- DIRECTIONS
From the article on succession planning below, list every item it says is in play when there is a change at the top of an organization.

- PROVIDED PASSAGE
++++++

Nov 11

The Challenges Of Succession Planning

Heinz Landau
Heinz Landau is a seasoned business leader who has gained valuable working and leadership experience on three different continents.

Last month, I was one among four speakers at Dataconsult’s Thailand Regional Forum. The statements of all speakers pointed unanimously in the same direction: succession planning is a strategic issue that is absolutely  critical for the continuous  business  success of a company. Nevertheless, research indicates that about half of companies do not have a succession planning system in place.

Succession planning is explained as a systematic process of developing individuals to fill organizational key roles. The performance of companies depends largely on the quality and effectiveness of their leaders. With the help of succession planning, organizations aim to effect a well-designed change of leadership. However, the higher the hierarchical position is, the bigger the challenge becomes.

CEO succession is a pivotal event in an organization’s history and always is disruptive. CEO succession is not a transaction; it is a major systemic change. When there is a change at the top, the organization’s strategy, vision, values, culture and the market value are all in play.

External succession is especially disruptive to an organization and forms a major risk. Research shows that about two thirds of new executives hired from the outside fail. 40% do so within the first 18 months. A survey of Booz Allen of 2,500 companies revealed that home-groomed successors tended to fare better than externally recruited managers.

Companies pay the price when failing to develop their own leadership pipeline.

++++++

- GIVEN ENTRIES
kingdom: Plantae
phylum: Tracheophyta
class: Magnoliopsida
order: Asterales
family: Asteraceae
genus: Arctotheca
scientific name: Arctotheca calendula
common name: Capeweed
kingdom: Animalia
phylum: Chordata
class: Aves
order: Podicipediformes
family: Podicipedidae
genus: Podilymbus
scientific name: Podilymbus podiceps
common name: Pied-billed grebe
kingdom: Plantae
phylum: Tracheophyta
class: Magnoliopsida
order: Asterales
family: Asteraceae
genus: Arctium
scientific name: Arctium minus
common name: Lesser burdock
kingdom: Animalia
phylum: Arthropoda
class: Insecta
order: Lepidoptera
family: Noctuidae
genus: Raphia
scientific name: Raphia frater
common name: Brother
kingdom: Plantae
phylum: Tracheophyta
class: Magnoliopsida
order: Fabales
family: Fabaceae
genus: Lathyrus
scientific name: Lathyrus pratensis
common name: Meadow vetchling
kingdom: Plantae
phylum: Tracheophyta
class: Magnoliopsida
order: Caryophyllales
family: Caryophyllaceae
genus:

++++++

- SOLUTION TO THIS EXERCISE
- strategy
- vision
- values
- culture
- market value